If you are correct , and GitHub is scaling its compute mostly as a reaction to this externality (agents churning through code that will mostly be discarded), then you can look forward to getting billed for your usage. After all, it is hard to build a scalable system without back-pressure.

crystal_revenge 4 hours ago | parent [-]

I've already started moving my personal projects off github and onto forgejo running on my homelab. I know a lot of people doing the same. With a hermes-agent for a sysadmin I can debug problems from my phone, so I wouldn't be surprised if I have more "9s" that GH.

But if it ends up costing extra for GH, especially for work usage, then it's just a simple calculation of "is this worth it?" which I suspect for most cases will be 'yes'.

overfeed 3 hours ago | parent [-]

> [...]it's just a simple calculation of "is this worth it?" which I suspect for most cases will be 'yes'

Once the landgrab-stage flat-pricing goes away, it will become a case-by-case calculation because unsupervised agents can (and will) run up your billing with zero understanding of the business value of what they're instructed to solve.

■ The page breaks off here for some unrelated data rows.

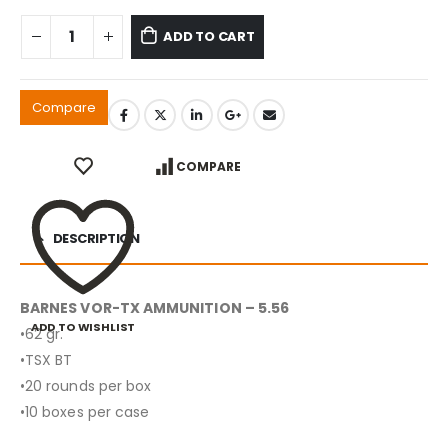
ADD TO CART
Compare
COMPARE
DESCRIPTION
BARNES VOR-TX AMMUNITION – 5.56
ADD TO WISHLIST
•62 gr.
•TSX BT
•20 rounds per box
•10 boxes per case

crystal_revenge an hour ago | parent [-]

> with zero understanding of the business value

What kind of products/services are you building where you aren't able to tie your eval suite to business value? If you can't, then why are you building whatever is it you are in the first place?

By far one of the biggest changes I think we'll see in things being built by agents is reducing the gap between code and value. The first stage is to start making it possible to measure quality (evals) and the second stage is to more closely align measurable equality with value. The business value of the tokens spent on my team was discussed my first day.

> Once the landgrab-stage flat-pricing goes away

Aside from the above point, I'm already running local LLMs on my homelab that, while not quite what I want for truly production work, have been able to iterate on and solve real, non-trivial research tasks for effectively zero cost (energy cost was roughly on par with running an old light bulb).

The way open, local models have been developing there will be many cases where if proprietary providers over-charge it won't be a deal breaker to just switch to local models. Not to mention that there are plenty of open, but non-local models that are already 5x cheaper and roughly on par with the mainstream model providers.